Given instruction: Please copy the listing below line for line, with no changes.

[BEGIN]

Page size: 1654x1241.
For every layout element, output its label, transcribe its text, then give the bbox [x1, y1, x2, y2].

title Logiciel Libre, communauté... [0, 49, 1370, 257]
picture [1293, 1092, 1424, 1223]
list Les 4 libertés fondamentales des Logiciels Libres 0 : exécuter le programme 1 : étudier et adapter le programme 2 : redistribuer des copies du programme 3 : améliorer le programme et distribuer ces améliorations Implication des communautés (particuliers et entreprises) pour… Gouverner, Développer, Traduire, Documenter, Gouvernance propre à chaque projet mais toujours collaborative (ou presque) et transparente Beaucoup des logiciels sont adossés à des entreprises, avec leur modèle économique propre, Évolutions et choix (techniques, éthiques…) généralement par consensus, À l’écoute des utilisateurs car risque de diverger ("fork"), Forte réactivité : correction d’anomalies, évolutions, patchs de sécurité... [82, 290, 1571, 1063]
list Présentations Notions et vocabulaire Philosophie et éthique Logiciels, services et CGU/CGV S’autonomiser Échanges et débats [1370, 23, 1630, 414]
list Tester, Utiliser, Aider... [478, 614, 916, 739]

[END]

Response to this task:
Page size: 1654x1241.
For every layout element, output its label, transcribe its text, then give the bbox [x1, y1, x2, y2].

title Logiciel Libre, communauté... [0, 49, 1370, 257]
picture [1293, 1092, 1424, 1223]
list Les 4 libertés fondamentales des Logiciels Libres 0 : exécuter le programme 1 : étudier et adapter le programme 2 : redistribuer des copies du programme 3 : améliorer le programme et distribuer ces améliorations Implication des communautés (particuliers et entreprises) pour… Gouverner, Développer, Traduire, Documenter, Gouvernance propre à chaque projet mais toujours collaborative (ou presque) et transparente Beaucoup des logiciels sont adossés à des entreprises, avec leur modèle économique propre, Évolutions et choix (techniques, éthiques…) généralement par consensus, À l’écoute des utilisateurs car risque de diverger ("fork"), Forte réactivité : correction d’anomalies, évolutions, patchs de sécurité... [82, 290, 1571, 1063]
list Présentations Notions et vocabulaire Philosophie et éthique Logiciels, services et CGU/CGV S’autonomiser Échanges et débats [1370, 23, 1630, 414]
list Tester, Utiliser, Aider... [478, 614, 916, 739]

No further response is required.